2.     Attach the waste label to the container with wire or tape. If you print your tag, you may tape it to the side of the container if space is sufficient.

3.     Once waste enters the container, a date must be written on the front side of the tag.

4.     Update contents of container as waste is added (even water).

5.     When full, indicate the final concentration of each constituent in the container on the back side of the tag.

6.     Submit the waste container for DRS pickup following the instructions found here.

       7.   Attach DRS waste container barcode label to the front side of the tag. 

Exceptions:

1.     Reagent bottles containing any amount of the original chemical do not need this tag.

2.     Solvent jerricans approved to be used in the RAL jerrican program do not need this tag.

Where You Can Get Tags:

Waste tags have been distributed to the School of Chemical Sciences, Materials Research Laboratory, Life Sciences, and ECE storerooms. These tags are available at no cost.

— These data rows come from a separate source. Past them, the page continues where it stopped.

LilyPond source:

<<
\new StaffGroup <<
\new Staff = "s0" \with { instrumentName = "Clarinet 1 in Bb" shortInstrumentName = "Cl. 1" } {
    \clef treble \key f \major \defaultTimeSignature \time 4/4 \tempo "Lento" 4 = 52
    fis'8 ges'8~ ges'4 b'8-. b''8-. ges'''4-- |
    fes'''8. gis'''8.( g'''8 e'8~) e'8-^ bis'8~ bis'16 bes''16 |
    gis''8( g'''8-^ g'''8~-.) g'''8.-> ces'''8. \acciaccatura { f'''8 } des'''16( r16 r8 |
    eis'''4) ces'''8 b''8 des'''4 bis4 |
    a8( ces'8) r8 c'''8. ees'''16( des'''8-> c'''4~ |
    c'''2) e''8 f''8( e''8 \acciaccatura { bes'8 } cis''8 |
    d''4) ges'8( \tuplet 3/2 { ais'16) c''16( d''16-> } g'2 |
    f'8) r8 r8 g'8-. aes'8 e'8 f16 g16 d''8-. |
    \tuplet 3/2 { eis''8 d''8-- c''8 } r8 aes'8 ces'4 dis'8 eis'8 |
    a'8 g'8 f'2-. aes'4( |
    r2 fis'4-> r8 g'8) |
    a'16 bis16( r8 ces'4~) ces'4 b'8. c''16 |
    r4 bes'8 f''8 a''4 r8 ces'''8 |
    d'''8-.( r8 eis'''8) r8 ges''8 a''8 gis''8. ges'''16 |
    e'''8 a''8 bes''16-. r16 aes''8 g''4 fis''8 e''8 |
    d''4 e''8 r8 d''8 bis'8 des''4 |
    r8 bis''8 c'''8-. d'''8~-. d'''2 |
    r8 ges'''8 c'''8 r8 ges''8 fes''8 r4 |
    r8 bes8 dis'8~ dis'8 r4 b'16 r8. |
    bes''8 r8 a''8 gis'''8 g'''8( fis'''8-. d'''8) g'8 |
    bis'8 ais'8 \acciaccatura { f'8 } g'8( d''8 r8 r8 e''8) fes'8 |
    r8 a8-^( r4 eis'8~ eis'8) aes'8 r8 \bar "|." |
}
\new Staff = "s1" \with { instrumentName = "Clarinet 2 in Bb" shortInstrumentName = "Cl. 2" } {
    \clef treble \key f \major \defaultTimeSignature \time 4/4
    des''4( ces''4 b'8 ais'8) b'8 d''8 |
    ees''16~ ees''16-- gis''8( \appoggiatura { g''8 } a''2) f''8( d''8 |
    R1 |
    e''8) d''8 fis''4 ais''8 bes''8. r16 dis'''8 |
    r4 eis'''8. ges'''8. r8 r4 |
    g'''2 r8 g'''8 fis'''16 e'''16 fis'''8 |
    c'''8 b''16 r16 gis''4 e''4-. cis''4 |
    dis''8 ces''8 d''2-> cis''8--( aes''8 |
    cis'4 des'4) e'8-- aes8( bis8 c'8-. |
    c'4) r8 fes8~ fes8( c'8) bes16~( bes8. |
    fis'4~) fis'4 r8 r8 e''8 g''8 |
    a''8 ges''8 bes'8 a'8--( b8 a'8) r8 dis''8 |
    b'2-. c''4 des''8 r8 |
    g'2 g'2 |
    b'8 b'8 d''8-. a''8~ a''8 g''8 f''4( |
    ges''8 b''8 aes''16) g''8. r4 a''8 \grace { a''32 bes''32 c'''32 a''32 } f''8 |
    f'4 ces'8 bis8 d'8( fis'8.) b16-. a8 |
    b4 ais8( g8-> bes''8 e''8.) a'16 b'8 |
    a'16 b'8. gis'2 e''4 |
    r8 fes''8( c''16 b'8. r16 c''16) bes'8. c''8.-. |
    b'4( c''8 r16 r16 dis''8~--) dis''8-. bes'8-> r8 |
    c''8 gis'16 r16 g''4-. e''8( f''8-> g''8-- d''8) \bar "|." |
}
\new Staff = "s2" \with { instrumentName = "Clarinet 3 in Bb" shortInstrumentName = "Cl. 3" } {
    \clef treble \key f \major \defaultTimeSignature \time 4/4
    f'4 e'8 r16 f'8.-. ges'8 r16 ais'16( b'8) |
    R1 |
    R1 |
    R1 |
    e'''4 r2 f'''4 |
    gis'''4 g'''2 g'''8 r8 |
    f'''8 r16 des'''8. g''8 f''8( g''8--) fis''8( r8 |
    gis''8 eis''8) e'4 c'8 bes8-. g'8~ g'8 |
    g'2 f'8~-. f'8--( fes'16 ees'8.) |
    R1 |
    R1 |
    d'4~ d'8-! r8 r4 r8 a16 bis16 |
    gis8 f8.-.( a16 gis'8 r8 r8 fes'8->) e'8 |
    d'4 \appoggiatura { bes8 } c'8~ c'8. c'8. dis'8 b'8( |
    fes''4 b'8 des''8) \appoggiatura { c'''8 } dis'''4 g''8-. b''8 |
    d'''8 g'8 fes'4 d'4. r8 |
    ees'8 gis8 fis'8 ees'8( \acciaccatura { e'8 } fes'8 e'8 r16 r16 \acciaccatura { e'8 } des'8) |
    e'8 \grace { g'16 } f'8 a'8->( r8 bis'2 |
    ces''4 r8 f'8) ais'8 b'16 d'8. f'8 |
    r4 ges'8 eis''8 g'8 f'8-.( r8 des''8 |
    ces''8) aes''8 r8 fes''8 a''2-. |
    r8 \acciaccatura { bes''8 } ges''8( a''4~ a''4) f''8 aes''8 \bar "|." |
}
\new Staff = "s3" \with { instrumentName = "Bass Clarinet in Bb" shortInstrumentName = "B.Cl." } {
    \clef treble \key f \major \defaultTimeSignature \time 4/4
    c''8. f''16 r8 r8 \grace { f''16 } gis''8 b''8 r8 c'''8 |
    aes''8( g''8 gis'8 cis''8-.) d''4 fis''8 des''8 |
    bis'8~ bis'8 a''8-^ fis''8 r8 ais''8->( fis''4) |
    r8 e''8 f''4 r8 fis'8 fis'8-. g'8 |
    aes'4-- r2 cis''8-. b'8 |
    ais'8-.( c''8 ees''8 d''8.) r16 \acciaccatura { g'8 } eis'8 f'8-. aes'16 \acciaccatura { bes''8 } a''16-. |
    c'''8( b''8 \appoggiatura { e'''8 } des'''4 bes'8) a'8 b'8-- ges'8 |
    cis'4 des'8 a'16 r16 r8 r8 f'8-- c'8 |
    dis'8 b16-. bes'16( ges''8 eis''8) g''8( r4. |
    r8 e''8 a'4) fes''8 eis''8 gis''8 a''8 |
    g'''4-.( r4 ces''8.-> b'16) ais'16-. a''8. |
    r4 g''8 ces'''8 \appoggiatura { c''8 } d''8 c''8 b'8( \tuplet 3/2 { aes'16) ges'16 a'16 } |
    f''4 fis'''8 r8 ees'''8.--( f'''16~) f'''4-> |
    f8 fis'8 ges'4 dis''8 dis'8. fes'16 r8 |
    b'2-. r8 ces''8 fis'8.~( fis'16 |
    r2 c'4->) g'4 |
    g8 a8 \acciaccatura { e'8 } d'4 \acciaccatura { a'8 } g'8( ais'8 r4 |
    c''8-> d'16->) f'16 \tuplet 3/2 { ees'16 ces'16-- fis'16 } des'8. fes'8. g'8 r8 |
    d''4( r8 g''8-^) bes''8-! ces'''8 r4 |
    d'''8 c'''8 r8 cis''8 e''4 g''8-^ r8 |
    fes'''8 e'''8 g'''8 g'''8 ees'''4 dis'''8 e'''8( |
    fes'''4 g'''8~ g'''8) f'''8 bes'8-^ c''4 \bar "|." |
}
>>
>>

Additionally, you may print your own tags using this link. You may print a blank tag, or use the check boxes and text boxes to fill out the form before printing.

You can adjust the size of the tag (based on the size of the waste container) using the “Custom Scale” option under the “Paper Size and Handling” menu in the Adobe Acrobat print dialog box. The full size printout is approximately 7”x 6”. Keep in mind that it may be difficult to write individual constituents if the tag is too small.

Remember: this tag must be affixed to the waste container at all times. Printer paper will become stained or degraded if it comes in contact with chemical waste. It is therefore recommended that tags (rather than printouts) be used on containers to which small aliquots of waste are added over several weeks, or if spilling is likely.

Note: Ballpoint pens and ultra-fine tipped Sharpie markers are recommended for writing on these tags. If you are concerned about the ink running, you may also use pencil, but be aware that pencil may smudge over time.

Avoid splashing liquids, especially reactive liquids (e.g., acids) onto the tags. This will cause writing to run and the tags to slowly degrade.